Burn it or use a multiply with a mask? That might then make the shadows too dark (competing with her clothing). Hard to tell if it's worth it.


----------



## smakelijk11 (Nov 21, 2017)

tirediron said:


> Things that strike me:  Background highlights are too hot by at least a full stop, try and keep the figers together; hand positioning is fine (IMO), but keep the fingers together and generally pointed up (as in #1) or down (#2), rather than right at the viewer.  #2 is a bit too much of a 'football shoulders' pose for; 20 degrees to one side or the other would be better.  #3 is very nice; lovely lighting, BUT the background really hurts it (IMO).


Thank you! What is it about number 3 that hurts the background? It's a pretty shallow depth of field? Is it the ugly object in the top?


----------



## tirediron (Nov 21, 2017)

smakelijk11 said:


> What is it about number 3 that hurts the background?


The distinct linear elements "growing" out of her head.


----------



## smakelijk11 (Nov 21, 2017)

Any better?


----------



## jaomul (Nov 22, 2017)

DanOstergren said:


> jaomul said:
> 
> 
> > DanOstergren said:
> ...


Are these your best photos?


----------



## smakelijk11 (Nov 22, 2017)

I wouldn't say so. But they are three of my favourites from the session.


----------



## jaomul (Nov 22, 2017)

smakelijk11 said:


> I wouldn't say so. But they are three of my favourites from the session.

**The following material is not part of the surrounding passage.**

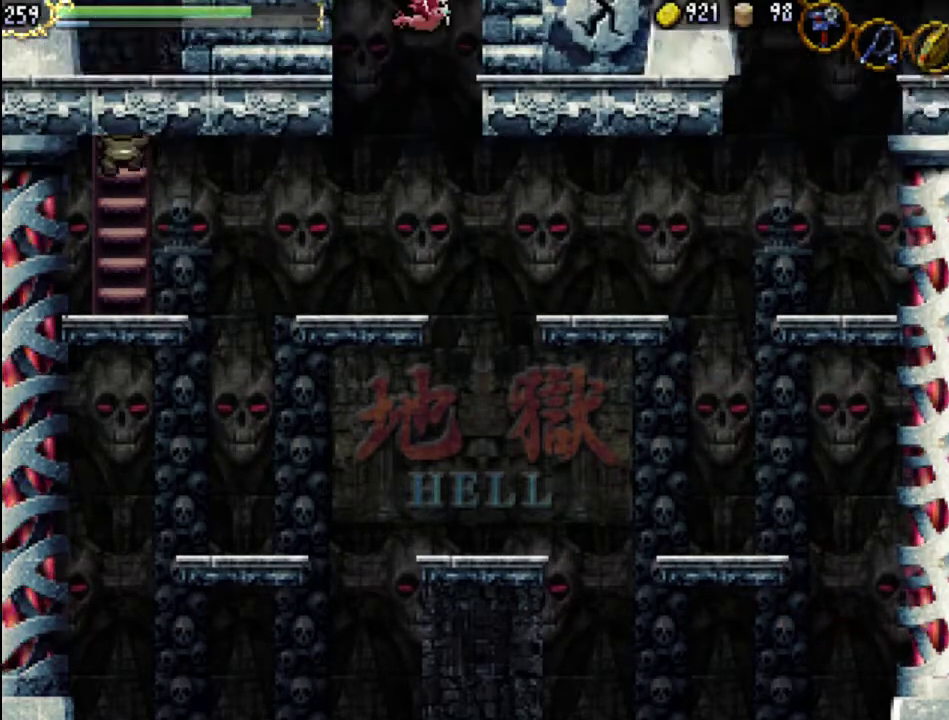
{"buttons": [], "events": [[333, "DPAD_UP", "up"]]}
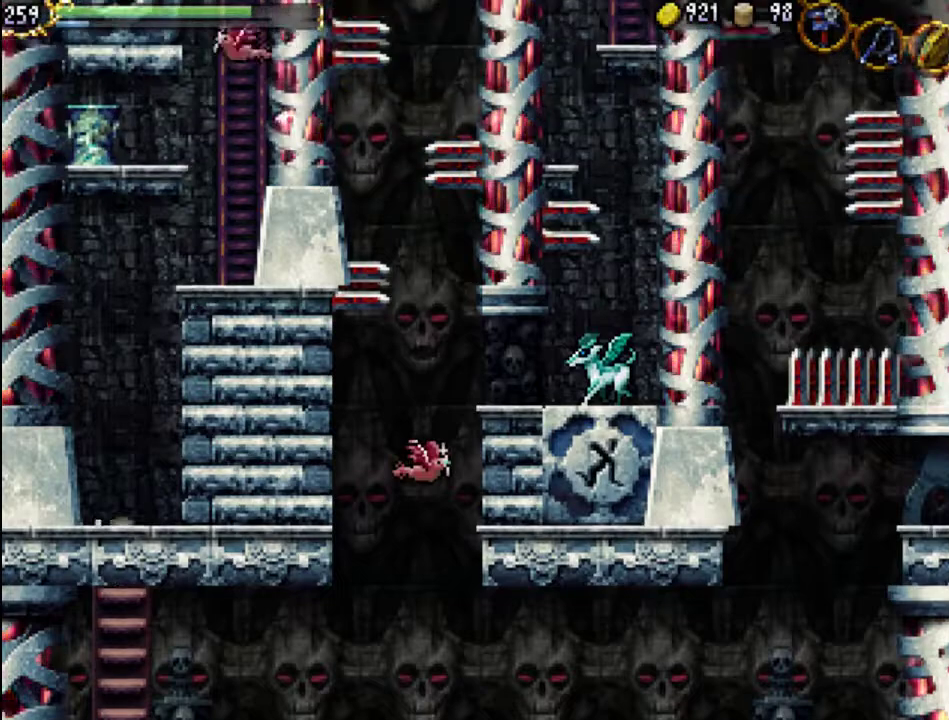
{"buttons": [], "events": [[133, "DPAD_LEFT", "down"], [500, "DPAD_LEFT", "up"]]}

Sorry OP, this question was not directed at you, it was directed at the person I quoted who gave me a he finger with an amusing gif on an earlier link


----------



## DanOstergren (Nov 22, 2017)

jaomul said:


> DanOstergren said:
> 
> 
> > jaomul said:
> ...



Indeed they are. [emoji8]


Sent from my iPhone using ThePhotoForum.com mobile app


----------



## AlanKlein (Nov 23, 2017)

I'm not an expert but will mention a couple of things. First, she's a pretty model, better if she's a friend as well.  The backgrounds are too busy and draw my eye away from the model.  The "Z" and the crooked vertical lines detract in the first shot.  The sweaters in the first two are too busy as well.  They also draw my eye away from the girl's face. The side BW portrait seems to be funny in that her nose runs with her right cheek and makes her face look slightly distorted.   Also, she's looking out of the picture frame.  More space on the left and less on the right would balance it better.  You've made her hair the subject.  Her hair in the back of her head looks unkempt.  It detracts from her prettiness.   The second picture seems too bright burning out her face.  Why do you have her on the left side of the picture?  There's nothing on the right that adds anything.  Hope I helped.


----------